Source text »
Quantitative analysis of TEM images. Thermally induced uncoating efficiency was assessed for intact-genome-containing (full) AAV particles packaging ssDNA (A) and scDNA (B) genomes of different length. Vectors were heated to 37, 55, or 65°C and visualized with TEM. Averages are taken from 10 to 20 images with particle counts for each sample ranging from 395 to 5,317 total particles. In all cases the average and standard deviation at each temperature was determined using the percentage of full particles from each image. Smaller capsid fragments (<50% of the shell) were excluded from counting. Genome lengths shown represent single-stranded DNA lengths. All values at 55°C and 65°C were determined to be significantly different from those at 37°C (P < 0.001 by a two-tailed Student t test).

Fig 4

Fluorimetric detection of AAV genome release under different conditions. (A) In the presence of SYBR gold (25 μM), AAV capsids were heated from 37°C to 95°C. At the point of genome release, an increase in fluorescence is observed at 550 nm (excitation, 495 nm), arising from the interaction between SYBR gold and the AAV genome. (B) When plotted and normalized to pretransition and posttransition baselines, a relatively sharp transition is observed in fluorescence at the emission wavelength. (C and D) Encapsidation stability is increased with decreasing pH (C) as well as increasing osmotic pressure (D). All experiments were repeated in triplicate.

Requirement »
Please set down the AAV figure captions word for word, everything from "Fluorimetric detection of" down to "repeated in triplicate.". The entries play no part in any of this.

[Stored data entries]

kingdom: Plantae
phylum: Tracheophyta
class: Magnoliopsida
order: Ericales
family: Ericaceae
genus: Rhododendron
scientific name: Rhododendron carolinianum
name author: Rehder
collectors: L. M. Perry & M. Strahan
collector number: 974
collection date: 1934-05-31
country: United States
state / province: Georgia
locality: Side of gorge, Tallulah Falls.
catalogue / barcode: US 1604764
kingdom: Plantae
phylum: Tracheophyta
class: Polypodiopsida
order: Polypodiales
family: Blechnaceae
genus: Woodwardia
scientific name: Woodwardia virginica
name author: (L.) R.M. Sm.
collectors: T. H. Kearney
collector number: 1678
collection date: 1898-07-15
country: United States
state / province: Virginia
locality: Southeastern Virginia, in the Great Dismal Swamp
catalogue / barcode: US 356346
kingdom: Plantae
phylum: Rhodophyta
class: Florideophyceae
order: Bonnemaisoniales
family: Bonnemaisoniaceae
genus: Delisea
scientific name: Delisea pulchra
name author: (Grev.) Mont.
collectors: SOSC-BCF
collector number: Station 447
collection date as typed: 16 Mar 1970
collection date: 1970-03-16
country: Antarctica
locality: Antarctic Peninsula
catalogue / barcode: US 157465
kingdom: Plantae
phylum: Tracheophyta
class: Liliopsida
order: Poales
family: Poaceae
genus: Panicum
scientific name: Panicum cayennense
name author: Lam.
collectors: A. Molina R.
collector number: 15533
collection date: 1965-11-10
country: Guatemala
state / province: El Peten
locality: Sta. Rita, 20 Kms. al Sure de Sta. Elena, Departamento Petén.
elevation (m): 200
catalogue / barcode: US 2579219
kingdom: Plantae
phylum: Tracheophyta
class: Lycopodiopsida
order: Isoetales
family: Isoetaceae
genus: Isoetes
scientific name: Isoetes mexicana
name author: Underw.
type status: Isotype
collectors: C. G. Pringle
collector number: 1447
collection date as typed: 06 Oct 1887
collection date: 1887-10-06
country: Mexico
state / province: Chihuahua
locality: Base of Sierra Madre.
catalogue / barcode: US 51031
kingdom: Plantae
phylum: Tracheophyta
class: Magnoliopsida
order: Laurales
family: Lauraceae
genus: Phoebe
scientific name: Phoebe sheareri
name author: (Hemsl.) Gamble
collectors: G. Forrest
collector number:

Exercise result »
Fluorimetric detection of AAV genome release under different conditions. (A) In the presence of SYBR gold (25 μM), AAV capsids were heated from 37°C to 95°C. At the point of genome release, an increase in fluorescence is observed at 550 nm (excitation, 495 nm), arising from the interaction between SYBR gold and the AAV genome. (B) When plotted and normalized to pretransition and posttransition baselines, a relatively sharp transition is observed in fluorescence at the emission wavelength. (C and D) Encapsidation stability is increased with decreasing pH (C) as well as increasing osmotic pressure (D). All experiments were repeated in triplicate.